A braham Lincoln watched the soldiers building the gallows out side Fort Douglas. It was a touch of General Pope's, either extraordinarily good or extraordinarily bad, depending on how things worked out, for Lincoln was not the only one watching that exercise in practical carpentry. Far from it: the work had to be visible from a goodly part of Salt Lake City, and those of the Latter-Day Saints who could not see it would have heard of it.

As Lincoln watched the men labour, stripped to their shirts, a guard in a blue blouse watched him. He suspected the guard had stretched the truth about his age to get into the Army. The fellow was trying to raise a mustache, but had only a little pale fuzz on his upper lip. His eyes never left Lincoln. It was as if he were tracking a nine-point buck, a resemblance only strengthened by the loaded Springfield he carried. The index finger of his right hand never got far from the trigger.

"You want to be careful with that," Lincoln said mildly, "lest something happen we would both regret afterwards."

"Oh, no, Mr. Lincoln." The guard shook his head. "I wouldn't regret it one bit." His smile was wide and bright and pitiless and about half crazy. "So you're the one who wants to be careful."

"Believe me, I shall," Lincoln said. Shot while trying to escape. How many murders hid behind that stern mask of rectitude? He did not care to add another to the number.

Half a dozen traps on the gallows. Half a dozen nooses, though the ropes were not yet in place. Half a dozen Mormon leaders to dance on air at a time, though they were not yet in place, either. Lincoln knew John Pope wanted to hang him, too. Had Pope had his way, he would soon climb those steps with Orson Pratt and George Cannon and the rest of the high-ranking Mormons the U.S. Army had managed to run down. A Democrat in the White House might have let Pope hang him.

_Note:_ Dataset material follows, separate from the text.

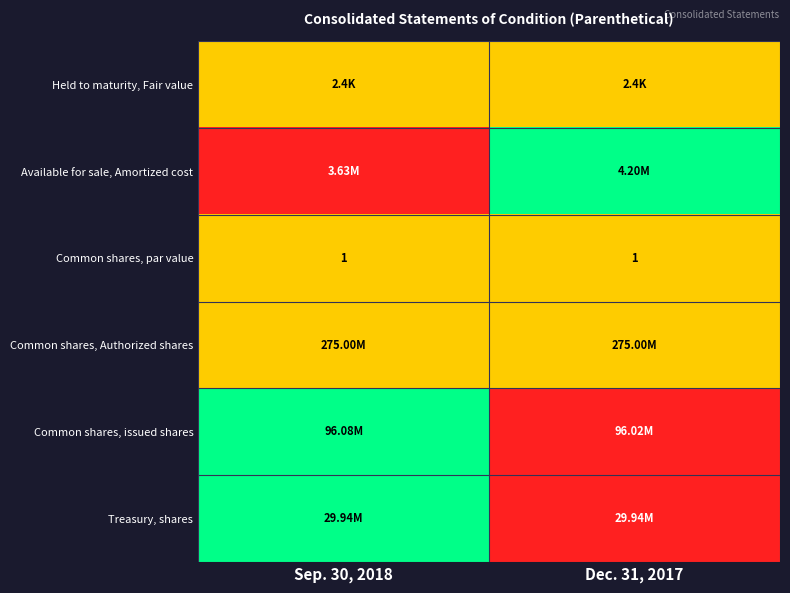

What is the average value of the Common shares, par value series?

1.0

Of course, with a Democrat in the White House, the United States would no doubt have passively acquiesced to the Confederacy's acquisition of Chihuahua and Sonora. The Mormons would not have gained an excuse for showing their disloyalty to the government that loved them so little. Would that have been better? Lincoln shook his head. The United States should have resisted the expansion of the slave power, and should have started resisting long since. His smile reached only one corner of his mouth. The United States should have done a better job of resisting, too.

One of the soldiers up on the multiple gallows tried a trapdoor. It didn't drop. "God damn it," he said, as any workman would have when what he was making didn't perform the way it should. He called to another soldier: "Hey, Jack, bring me over that plane, will you? Got to smooth this old whore down." Yes, it was just work to him. If he thought about what the work would do, he didn't show it.